## Aim of the task
Without including the pictures, copy each line below exactly as it reads.

****************************************

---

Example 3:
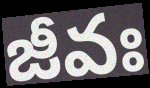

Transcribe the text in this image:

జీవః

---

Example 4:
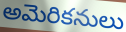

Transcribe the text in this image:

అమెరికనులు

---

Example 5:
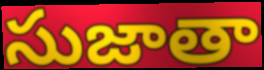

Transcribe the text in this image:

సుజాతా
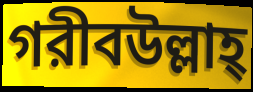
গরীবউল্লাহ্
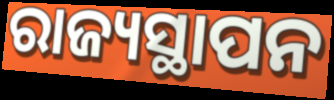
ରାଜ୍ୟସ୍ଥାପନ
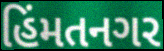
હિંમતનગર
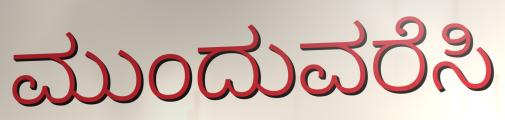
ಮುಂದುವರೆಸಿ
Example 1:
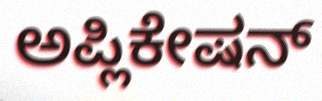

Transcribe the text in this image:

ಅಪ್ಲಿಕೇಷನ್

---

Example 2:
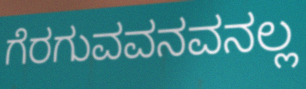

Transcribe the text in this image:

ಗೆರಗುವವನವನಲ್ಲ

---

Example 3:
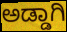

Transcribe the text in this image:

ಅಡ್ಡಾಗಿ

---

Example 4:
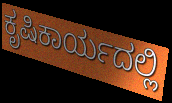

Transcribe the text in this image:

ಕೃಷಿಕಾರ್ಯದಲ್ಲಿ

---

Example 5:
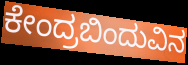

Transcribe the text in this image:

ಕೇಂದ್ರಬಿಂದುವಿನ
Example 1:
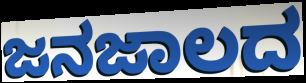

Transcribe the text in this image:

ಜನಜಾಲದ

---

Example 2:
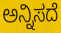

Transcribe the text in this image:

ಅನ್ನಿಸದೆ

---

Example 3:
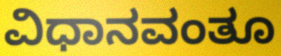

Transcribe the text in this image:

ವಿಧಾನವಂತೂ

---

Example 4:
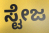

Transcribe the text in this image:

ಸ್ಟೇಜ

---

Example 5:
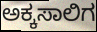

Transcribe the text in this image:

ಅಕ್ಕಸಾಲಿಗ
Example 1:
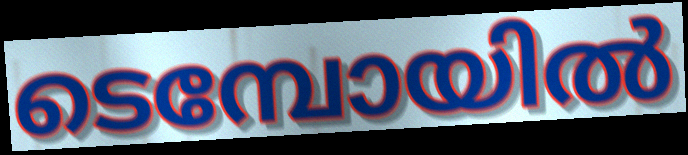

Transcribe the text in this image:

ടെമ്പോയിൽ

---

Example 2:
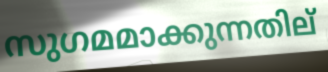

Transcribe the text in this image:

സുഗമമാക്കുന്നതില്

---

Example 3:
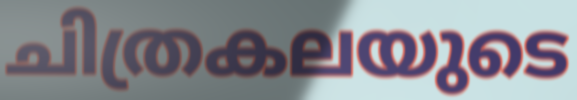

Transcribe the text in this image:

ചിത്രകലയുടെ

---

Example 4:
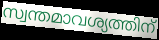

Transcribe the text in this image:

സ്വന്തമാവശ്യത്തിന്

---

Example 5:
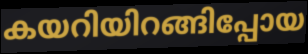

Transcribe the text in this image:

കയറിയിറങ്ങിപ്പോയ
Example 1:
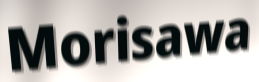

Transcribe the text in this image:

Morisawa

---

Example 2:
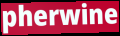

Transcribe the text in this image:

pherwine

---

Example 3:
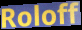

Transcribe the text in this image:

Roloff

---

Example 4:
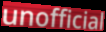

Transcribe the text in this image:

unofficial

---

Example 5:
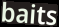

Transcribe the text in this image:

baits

****************************************

## Answer to the problem
---

Example 3:

Transcribe the text in this image:

జీవః

---

Example 4:

Transcribe the text in this image:

అమెరికనులు

---

Example 5:

Transcribe the text in this image:

సుజాతా
গরীবউল্লাহ্
ରାଜ୍ୟସ୍ଥାପନ
હિંમતનગર
ಮುಂದುವರೆಸಿ
Example 1:

Transcribe the text in this image:

ಅಪ್ಲಿಕೇಷನ್

---

Example 2:

Transcribe the text in this image:

ಗೆರಗುವವನವನಲ್ಲ

---

Example 3:

Transcribe the text in this image:

ಅಡ್ಡಾಗಿ

---

Example 4:

Transcribe the text in this image:

ಕೃಷಿಕಾರ್ಯದಲ್ಲಿ

---

Example 5:

Transcribe the text in this image:

ಕೇಂದ್ರಬಿಂದುವಿನ
Example 1:

Transcribe the text in this image:

ಜನಜಾಲದ

---

Example 2:

Transcribe the text in this image:

ಅನ್ನಿಸದೆ

---

Example 3:

Transcribe the text in this image:

ವಿಧಾನವಂತೂ

---

Example 4:

Transcribe the text in this image:

ಸ್ಟೇಜ

---

Example 5:

Transcribe the text in this image:

ಅಕ್ಕಸಾಲಿಗ
Example 1:

Transcribe the text in this image:

ടെമ്പോയിൽ

---

Example 2:

Transcribe the text in this image:

സുഗമമാക്കുന്നതില്

---

Example 3:

Transcribe the text in this image:

ചിത്രകലയുടെ

---

Example 4:

Transcribe the text in this image:

സ്വന്തമാവശ്യത്തിന്

---

Example 5:

Transcribe the text in this image:

കയറിയിറങ്ങിപ്പോയ
Example 1:

Transcribe the text in this image:

Morisawa

---

Example 2:

Transcribe the text in this image:

pherwine

---

Example 3:

Transcribe the text in this image:

Roloff

---

Example 4:

Transcribe the text in this image:

unofficial

---

Example 5:

Transcribe the text in this image:

baits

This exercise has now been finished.